As your waiter shows you to your table, you are led through a noisy front room, past communal tables, and into a quiet back room with dim lighting and pointed fixtures, which create a relaxed, yet sophisticated ambience. This journey perfectly parallels the spot République holds in the Los Angeles food scene. With an overwhelming abundance of different cuisines, styles, and restaurants, and the constant inclination towards hip innovation in the restaurant-scape of the city, République cuts through the noise and offers focused, artfully crafted dishes that will leave you feeling refreshed from the pandemonium of the Los Angeles dining scene.
Immediately upon being seated, not only was I asked which type of water I prefer (I, the plebeian, went for flat water), but I was also offered breadsticks. This thoughtful gesture was the first glimpse I got of the attention and care République puts into the diner’s experience. The breadsticks were fresh, salty, and had hints of parmesan. The crisp noise produced from biting into them signified the beginning of what was to be an elegant meal.
The sophistication of République extends to one of the most primitive yet delicious foods: the french fry. Oh, the french fry. Although this food item is often associated with fast-food dining, République elevates fries through their light handed seasoning, garlic aioli, and pursuit of consistency. Unlike most french fry servings, where the crispiness of the fries vary, all of République’s fries (served in a cone-shaped receptacle) are perfectly golden. The garlic flavor of the fries shines through, and the earthiness and crispiness is retained, due to the deliberate choice to leave the skin on the potato. Although the fries are delicious even when unaccompanied, the aioli elevates the dish even further. Most aiolis are very lemony to mask the taste of garlic that is not fresh. However, République’s conservative use of lemon serves to highlight the freshness of the ingredients in the aioli.
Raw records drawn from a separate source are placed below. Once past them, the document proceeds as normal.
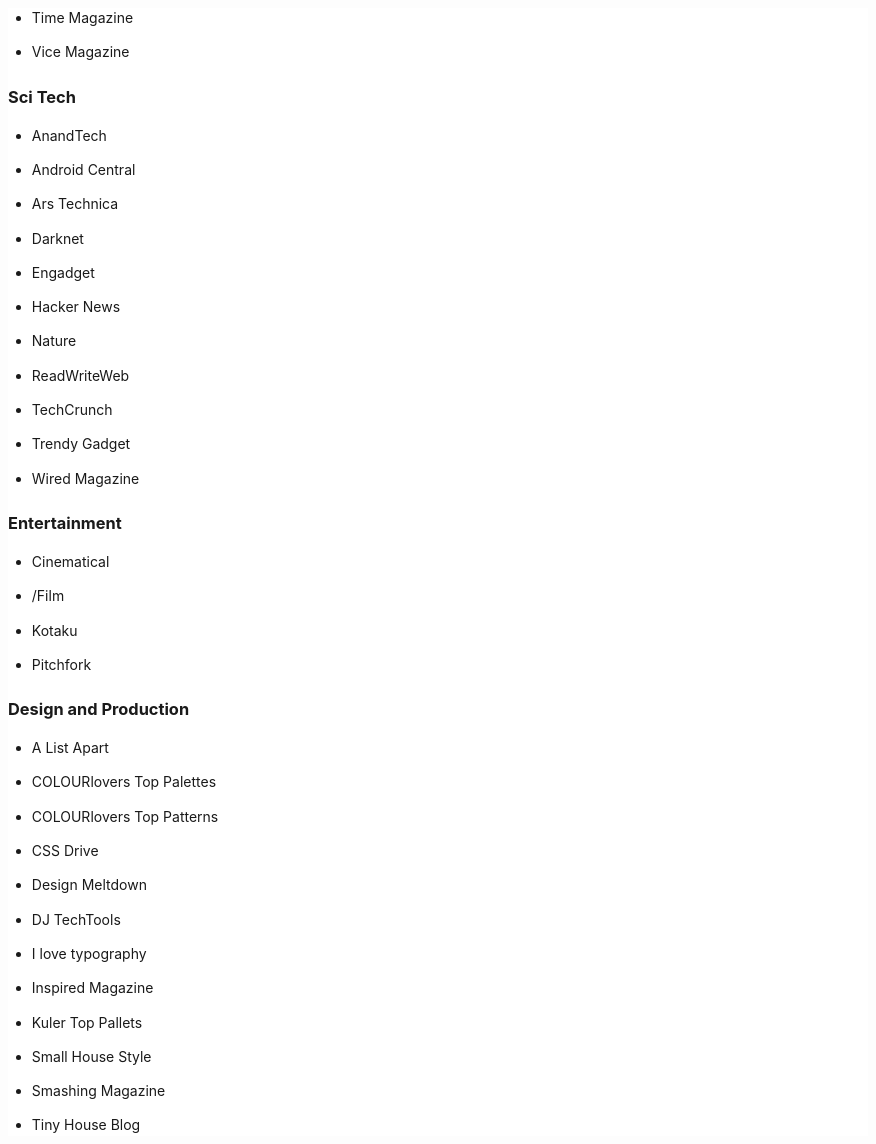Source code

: * Time Magazine

* Vice Magazine

### **Sci Tech**

* AnandTech

* Android Central

* Ars Technica

* Darknet

* Engadget

* Hacker News

* Nature

* ReadWriteWeb

* TechCrunch

* Trendy Gadget

* Wired Magazine

### **Entertainment**

* Cinematical

* /Film

* Kotaku

* Pitchfork

### **Design and Production**

* A List Apart

* COLOURlovers Top Palettes

* COLOURlovers Top Patterns

* CSS Drive

* Design Meltdown

* DJ TechTools

* I love typography

* Inspired Magazine

* Kuler Top Pallets

* Small House Style

* Smashing Magazine

* Tiny House Blog

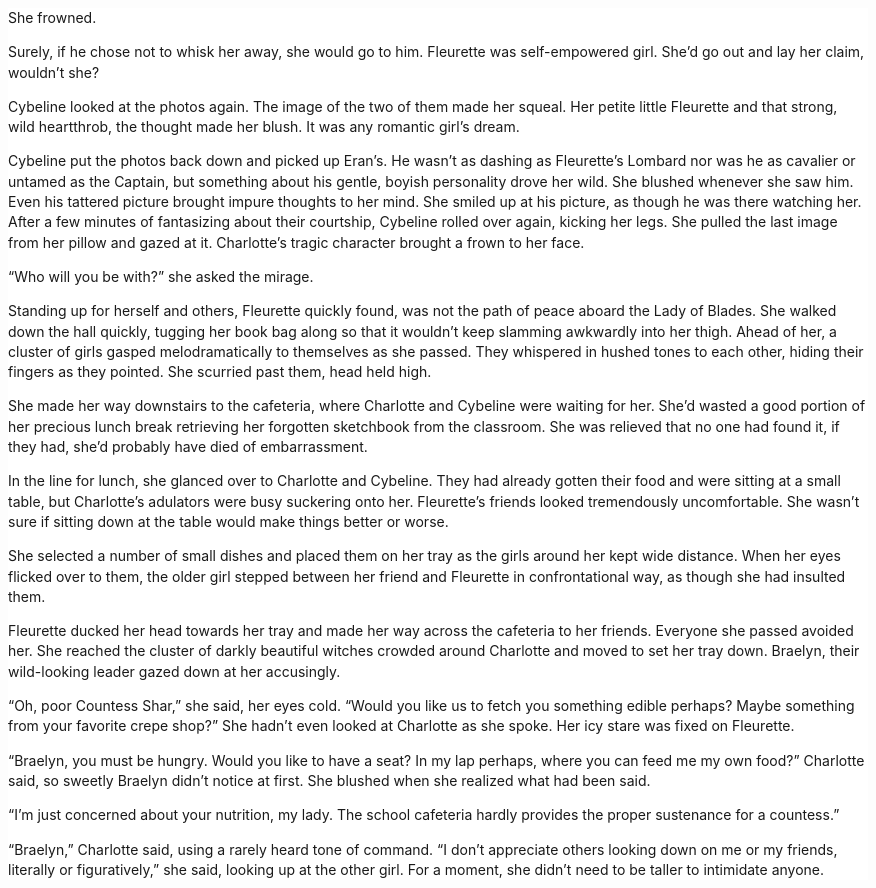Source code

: She frowned.

Surely, if he chose not to whisk her away, she would go to him. Fleurette was self-empowered girl. She’d go out and lay her claim, wouldn’t she?

Cybeline looked at the photos again. The image of the two of them made her squeal. Her petite little Fleurette and that strong, wild heartthrob, the thought made her blush. It was any romantic girl’s dream.

Cybeline put the photos back down and picked up Eran’s. He wasn’t as dashing as Fleurette’s Lombard nor was he as cavalier or untamed as the Captain, but something about his gentle, boyish personality drove her wild. She blushed whenever she saw him. Even his tattered picture brought impure thoughts to her mind. She smiled up at his picture, as though he was there watching her. After a few minutes of fantasizing about their courtship, Cybeline rolled over again, kicking her legs. She pulled the last image from her pillow and gazed at it. Charlotte’s tragic character brought a frown to her face.

“Who will you be with?” she asked the mirage.

Standing up for herself and others, Fleurette quickly found, was not the path of peace aboard the Lady of Blades. She walked down the hall quickly, tugging her book bag along so that it wouldn’t keep slamming awkwardly into her thigh. Ahead of her, a cluster of girls gasped melodramatically to themselves as she passed. They whispered in hushed tones to each other, hiding their fingers as they pointed. She scurried past them, head held high.

She made her way downstairs to the cafeteria, where Charlotte and Cybeline were waiting for her. She’d wasted a good portion of her precious lunch break retrieving her forgotten sketchbook from the classroom. She was relieved that no one had found it, if they had, she’d probably have died of embarrassment.

In the line for lunch, she glanced over to Charlotte and Cybeline. They had already gotten their food and were sitting at a small table, but Charlotte’s adulators were busy suckering onto her. Fleurette’s friends looked tremendously uncomfortable. She wasn’t sure if sitting down at the table would make things better or worse.

She selected a number of small dishes and placed them on her tray as the girls around her kept wide distance. When her eyes flicked over to them, the older girl stepped between her friend and Fleurette in confrontational way, as though she had insulted them.

Fleurette ducked her head towards her tray and made her way across the cafeteria to her friends. Everyone she passed avoided her. She reached the cluster of darkly beautiful witches crowded around Charlotte and moved to set her tray down. Braelyn, their wild-looking leader gazed down at her accusingly.

“Oh, poor Countess Shar,” she said, her eyes cold. “Would you like us to fetch you something edible perhaps? Maybe something from your favorite crepe shop?” She hadn’t even looked at Charlotte as she spoke. Her icy stare was fixed on Fleurette.

“Braelyn, you must be hungry. Would you like to have a seat? In my lap perhaps, where you can feed me my own food?” Charlotte said, so sweetly Braelyn didn’t notice at first. She blushed when she realized what had been said.

“I’m just concerned about your nutrition, my lady. The school cafeteria hardly provides the proper sustenance for a countess.”

“Braelyn,” Charlotte said, using a rarely heard tone of command. “I don’t appreciate others looking down on me or my friends, literally or figuratively,” she said, looking up at the other girl. For a moment, she didn’t need to be taller to intimidate anyone.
République tries to create art with the dining experience they provide you, and the Hamachi crudo is the dish that best highlights their success in this endeavor. The light pink flesh of the fish is brightened by the red peppers and a yellow-orange yuzu marinade that serves as a bed for the large cubes of Hamachi. The acidic marinade serves as a nice contrast to the buttery fish. The dish was almost radiant; its freshness cleansed the palate, but at the same time the distinct flavors lent themselves to analysis.
Although République is a French restaurant, they have mastered the Italian dish of spinach cavatelli. Automatic curiosity hits when the green rolled pieces of pasta come out of the kitchen and plate is placed in front of you. The pasta is hand rolled, adding a chewiness that makes eating the pasta an interactive experience, as you sink your teeth into the piece of pasta and are forced to pay attention to the layers of flavor released after each time you chew. République’s ultra luxuriant brown butter sauce adds substance to the already intricate pasta, and a mix of mushrooms on the plate gives the dish woody undertones. The springy texture of the mushrooms is almost a play on the chewiness of the pasta. The dish was so rich that my palette almost felt exhausted.
Walter Manzke, the head chef and owner of République, says that his career was made by a handful of dishes; after you try the Mary’s Organic rotisserie chicken, you will understand why it plays such a significant role in Manzke’s career. The rotisserie chicken is everything you would expect of a classically French roasted chicken, but with a twist; the chicken has a distinct smokiness to it, a flavor similar to that of smoked ham. It is served in a cast iron skillet in its own jus, but with some paprika-like heat added. Although the chicken is the star of the dish, there are some interesting accompaniments in the pan. The wilted kale is there more for color, and doesn’t add much to the flavor of the dish. However, the white beans add a density of texture. Although they added a beautiful pop of color to the dish, the blistered tomatoes were sickeningly sweet, tiptoeing dangerously on the line of complementing the savory and smoky aspects of the dish, and overpowering them. It is important to note that of all the dishes I had, this one was the only distinctly French dish.
Throughout the night, I was impressed by République’s sophistication, poise, and innovation. Every detail, from the waiter offering me breadsticks to the uniformity of crispiness of the french fries to the bite of the cavatelli was intentional, and amalgamate to create a refined yet fun experience. République’s exciting ensemble of focused dishes make it an important destination of the Los Angeles food scene.